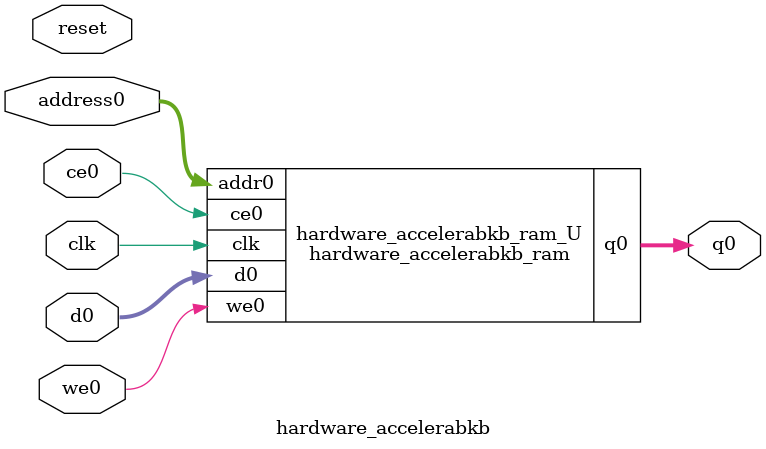
<source format=v>

`timescale 1 ns / 1 ps
module hardware_accelerabkb_ram (addr0, ce0, d0, we0, q0,  clk);

parameter DWIDTH = 32;
parameter AWIDTH = 17;
parameter MEM_SIZE = 78400;

input[AWIDTH-1:0] addr0;
input ce0;
input[DWIDTH-1:0] d0;
input we0;
output reg[DWIDTH-1:0] q0;
input clk;

(* ram_style = "block" *)reg [DWIDTH-1:0] ram[0:MEM_SIZE-1];




always @(posedge clk)  
begin 
    if (ce0) 
    begin
        if (we0) 
        begin 
            ram[addr0] <= d0; 
            q0 <= d0;
        end 
        else 
            q0 <= ram[addr0];
    end
end


endmodule


`timescale 1 ns / 1 ps
module hardware_accelerabkb(
    reset,
    clk,
    address0,
    ce0,
    we0,
    d0,
    q0);

parameter DataWidth = 32'd32;
parameter AddressRange = 32'd78400;
parameter AddressWidth = 32'd17;
input reset;
input clk;
input[AddressWidth - 1:0] address0;
input ce0;
input we0;
input[DataWidth - 1:0] d0;
output[DataWidth - 1:0] q0;



hardware_accelerabkb_ram hardware_accelerabkb_ram_U(
    .clk( clk ),
    .addr0( address0 ),
    .ce0( ce0 ),
    .we0( we0 ),
    .d0( d0 ),
    .q0( q0 ));

endmodule


</source>
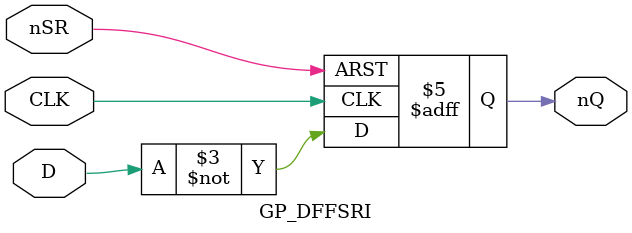
<source format=v>
module GP_DFFSRI(input D, CLK, nSR, output reg nQ);
	parameter [0:0] INIT = 1'bx;
	parameter [0:0] SRMODE = 1'bx;
	initial nQ = INIT;
	always @(posedge CLK, negedge nSR) begin
		if (!nSR)
			nQ <= ~SRMODE;
		else
			nQ <= ~D;
	end
endmodule
</source>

———

Filter the listing down to the lines holding the word "DWIDTH", and return those.

parameter DWIDTH = 32;
input[DWIDTH-1:0] d0;
output reg[DWIDTH-1:0] q0;
(* ram_style = "block" *)reg [DWIDTH-1:0] ram[0:MEM_SIZE-1];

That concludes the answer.